Many Donors Giving Smaller Charitable Contributions to Fewer Organizations
ROCHESTER, N.Y., March 17, 2009 — The Harris Poll® examined the behaviors and attitudes of people who give money or time to charitable organizations or advocate for them, and how their behavior has changed as a result of the economy. Almost half (45%) of these people report that their giving and their volunteering have not changed, but many people are giving to fewer organizations (24%) or giving smaller amounts (31%). In addition, six percent are not making any donations and seven percent are volunteering less. The only positive finding is that nine percent report volunteering more of their time because of the economic downturn.
These are the results of a nationwide Donor Pulse survey of 2049 engaged adults (those who volunteered for or donated to a nonprofit or charitable organization or who had implemented one of eight advocacy behaviors) who were surveyed by Harris Interactive® online between December 28, 2008 and January 5, 2009.
Other interesting findings of this survey include:
* People who give to health care organizations are somewhat more likely to give smaller amounts (38% vs. 31%) and to give to fewer organizations (29% vs. 24%).
* Most people (60%) who give time or money to charity prefer, if given the choice, to give gifts to organizations that specify exactly how donations are used. Only 25% prefer to give unrestricted gifts that organizations are free to use as they see best.
Use of Social Media
This Harris Poll also asked several questions about the use of social media, such as YouTube and MySpace. A small but growing number (31% this year compared to 23% last year) of adults involved with charities think it extremely or very important “for non-profit and charitable organizations to use social media to communicate with their supporters.” However, currently only six percent of these people say they currently keep up with charities through social media.
Many people want to hear not only from senior staff in these organizations but also from junior staff and non-staff.
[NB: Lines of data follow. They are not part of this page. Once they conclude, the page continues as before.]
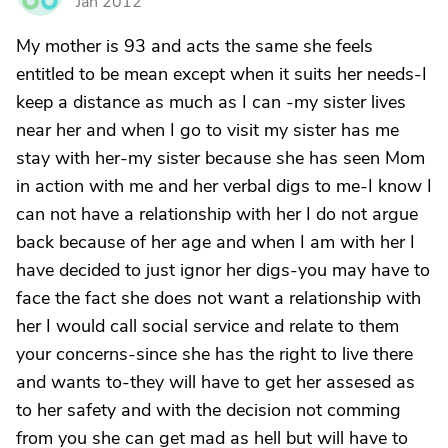
Jan 2012
My mother is 93 and acts the same she feels
entitled to be mean except when it suits her needs-I
keep a distance as much as I can -my sister lives
near her and when I go to visit my sister has me
stay with her-my sister because she has seen Mom
in action with me and her verbal digs to me-I know I
can not have a relationship with her I do not argue
back because of her age and when I am with her I
have decided to just ignor her digs-you may have to
face the fact she does not want a relationship with
her I would call social service and relate to them
your concerns-since she has the right to live there
and wants to-they will have to get her assesed as
to her safety and with the decision not comming
from you she can get mad as hell but will have to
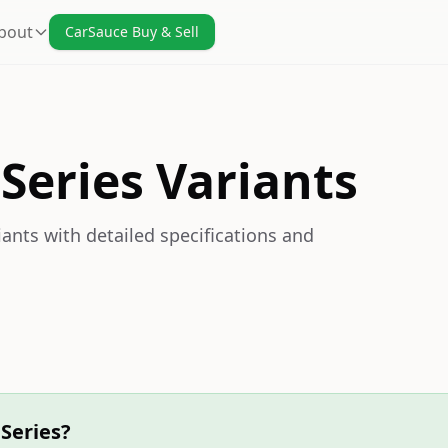
bout
CarSauce Buy & Sell
Series Variants
ants with detailed specifications and
Series?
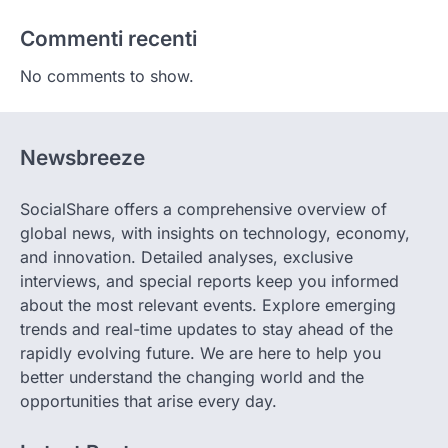
Commenti recenti
No comments to show.
Newsbreeze
SocialShare offers a comprehensive overview of
global news, with insights on technology, economy,
and innovation. Detailed analyses, exclusive
interviews, and special reports keep you informed
about the most relevant events. Explore emerging
trends and real-time updates to stay ahead of the
rapidly evolving future. We are here to help you
better understand the changing world and the
opportunities that arise every day.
In particular, they want to hear from those who provide the services they deliver as well as those who benefit from those services.
Many of the (small number) of people currently using social media to learn about charitable organizations have taken action as a result. Half (54%) have talked to a friend or family member, 41% made a contribution to the organization, 34% made a contribution to a cause the organization supports, 31% volunteered and 30% attended a sponsored event.
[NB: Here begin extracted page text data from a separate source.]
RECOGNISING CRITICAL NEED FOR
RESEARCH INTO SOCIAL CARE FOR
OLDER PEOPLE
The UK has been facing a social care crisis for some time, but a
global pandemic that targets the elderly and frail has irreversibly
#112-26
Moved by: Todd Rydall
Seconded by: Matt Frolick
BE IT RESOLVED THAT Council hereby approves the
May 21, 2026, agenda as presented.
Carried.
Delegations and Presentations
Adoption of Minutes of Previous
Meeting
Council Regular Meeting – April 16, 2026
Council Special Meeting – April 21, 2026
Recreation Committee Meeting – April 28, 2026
It is no surprise that so many people feel the need to cut back on their giving to charities, but it is worth noting that almost half of those who give time or money have not cut back.
This Harris Poll highlights the growing importance of social media in communicating information about charities and, for those who use it, in stimulating giving and volunteering.
This Harris Poll® was conducted online within the United States between December 28, 2008 and January 5, 2009 among 2049 adults (aged 18 and over) who have volunteered for or donated to a nonprofit or charitable organization or have performed at least one of eight advocacy behaviors. Full data tables and methodology are available at www.harrisinteractive.com.